TO-DO ITEM A: List the adverbs that the self-esteem post below uses to describe how wrong the woman was.

QUOTED PASSAGE:
========================================================================

My FIL sent out this article the other day. Crazy thing is, I was just trying to organize similar thoughts in my head the night before he sent it, as I fell asleep. Then woke up to this in my inbox, and this article explained exactly my sentiments on the subject. It was like an answer to an unasked prayer. (I typically fall asleep debating ideas in my head. Weird. I don't know why. Not healthy sleep hygiene, I know) Anyways, I enjoyed it so much I wanted to archive it here. I hope to teach my own children this great lesson.
HOW'S YOUR SELF-ESTEEM?
I was talking to a woman the other day and she told me that the most important thing parents could give their children was self-esteem.
I didn’t say anything.
I didn’t want to be impolite.
But she was, of course, wrong.
Dangerously, completely, horribly wrong.
The most important thing parents can give their children is religious faith, the ability and desire to live a life in harmony with the divine. A life that will carry them into the eternities. A life with God at its center.
That’s the most important thing parents can give their children.
But I don’t want to talk about that. I want to talk about self-esteem. The poison of self-esteem. This crazy fixation that occupies American educators and child psychologists, the psychobabble that has become unquestioned policy.
A policy that has crippled untold young people’s lives, and which will continue to do so, just as long as we foolishly focus on self-esteem building.
First off, self-esteem is a consequence, not an objective. Self-esteem is not something you should pursue. Rather, you should pursue the traits and habits that produce self-esteem. Self-esteem is an innate self-regulatory mechanism. We have it when we are useful and good, we don’t when we aren’t.
Self-esteem is first cousin to our conscience, and we cannot have self-esteem if we do not have the approval of our conscience.
But we’ll come back to that.
Let’s first look at the current ruinous policy of “self-esteem building.” In schools across the country self-esteem agendas, particularly among minority and disadvantaged students, are creating nothing but a generation of arrogant, self-absorbed narcissists. We are raising a generation of young people with wildly inflated views of themselves and absolutely nothing to back it up.
We teach them to talk the talk, but not walk the walk. Self-esteem building is teaching them how to do a dance in the end zone, but not how to score a touchdown. Ironically, self-esteem building – which the theorists say is so “empowering” – is making incredible numbers of young people useless to themselves and society.

========================================================================

DATA:
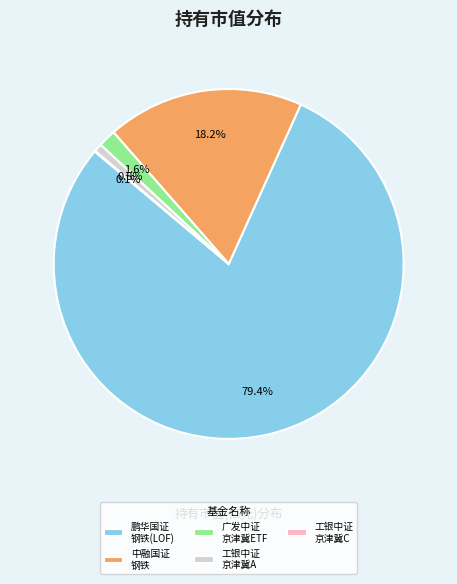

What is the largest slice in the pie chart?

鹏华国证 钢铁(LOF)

========================================================================

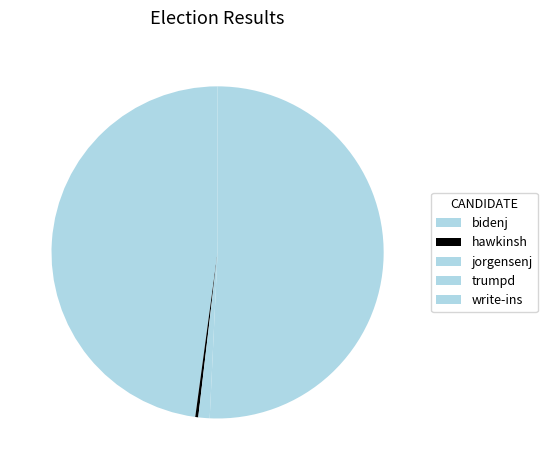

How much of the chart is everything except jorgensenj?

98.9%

========================================================================

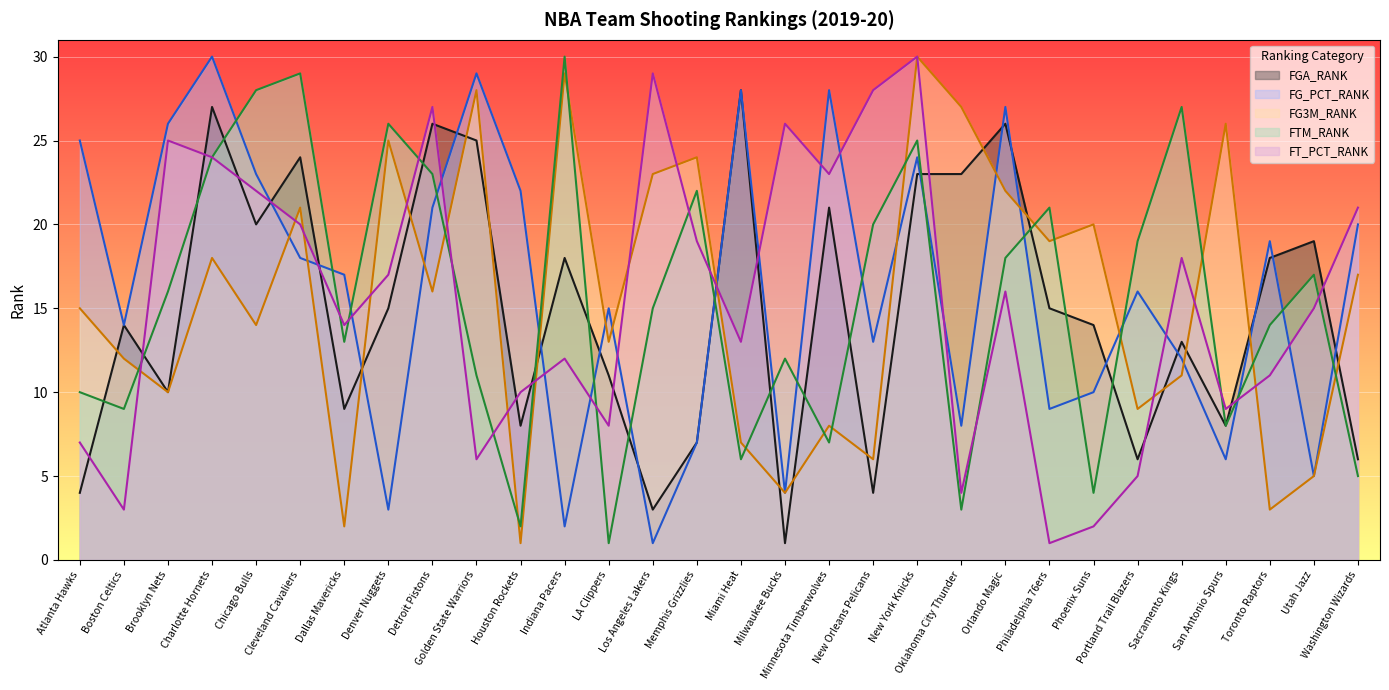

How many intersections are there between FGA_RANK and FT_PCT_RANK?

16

========================================================================

TO-DO ITEM B: Locate each line in the records above that contains the word "chart", and copy those lines.

TASK OUTPUT A: Dangerously, completely, horribly

TASK OUTPUT B:
What is the largest slice in the pie chart?
How much of the chart is everything except jorgensenj?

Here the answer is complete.